Individuals from 14 nations (Australia, Canada, France, Germany, Ireland, Italy, Monaco, The Netherlands, New Zealand, Norway, South Africa, Spain, United Kingdom and the United States) plus the European Union, were sent a copy.  Additionally, the CITES Secretariat and representatives from nine International Organisations & NGO’s (Animal Legal Defense Fund, Animal Welfare Institute, Humane Society InternationalLewis & Clark International Environmental Law ProjectNatural Resources Defense Council, TRAFFIC (wildlife trade monitoring network),  Whale & Dolphin Conservation, Sea Shepherd,  and Species Survival Network) were sent a copy.

In total, the FMF reached out to 294 individuals in an effort to inform delegates regarding CITES purpose-of-transaction codes in reference to CoP17 provisional agenda item No. 37 and “Morgan’s Law”.

“MORGAN’s LAW”

[1] Require consistent and conforming purpose-of-transaction codes on all CITES and international wildlife trade permits and certificates for both import and export of a single transaction. This thereby ensures that the authorized purpose – as presented to the exporting authority for approval and consistent with the standards of that particular use in the exporting country – is not arbitrarily changed by the importing authority to a different purpose which was neither considered nor authorized by the exporting authority.
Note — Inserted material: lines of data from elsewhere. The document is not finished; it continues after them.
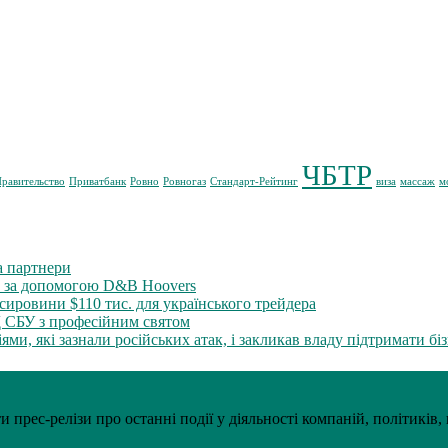
ЧБТР
равительство
Приватбанк
Ровно
Ровногаз
Стандарт-Рейтинг
виза
массаж
м
а партнери
м за допомогою D&B Hoovers
ировини $110 тис. для українського трейдера
Д СБУ з професійним святом
и, які зазнали російських атак, і закликав владу підтримати бі
прес-релізи про останні події у діяльності компаній, політиків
This will also prevent arbitrary changes to suit the importing countries legislation and ensure transparency and necessary oversight.

[2] Provide full disclosure of the legal “owner” in addition to identifying the name of the “holder” and “facility” on all CITES permits in order to facilitate transparency and accountability and eliminate deniability of legal consequences for actions taken by the holder and/or facility and/or owner, any of which may have a direct financial stake in the specimen.

[3] Establish a clear and enforceable CITES policy regarding the non-breeding of rescued, wild cetaceans (whales, dolphins, and porpoises) with their captive-born counterparts in order to ensure that the rescued cetaceans will not become breeding stock for commercial purposes or used to propagate hybrid (wild/captive) specimens with no conservation benefit to wild populations.

[4] Revise purpose-of-transaction codes to simplify, clarify and define the codes with unambiguous criteria; in particular provide concrete guidelines under CITES as to what constitutes (bona fide) scientific research to allow Parties to differentiate consistently and genuinely between commercial and non-commercial transactions, including transactions which may include elements of both. This will help recognize that just collecting data, not primarily motivated by scientific concern and/or with no particular peer reviewed scientific study or defined research project in place, is not a legitimate scientific purpose to justify permanent captivity of wild cetaceans.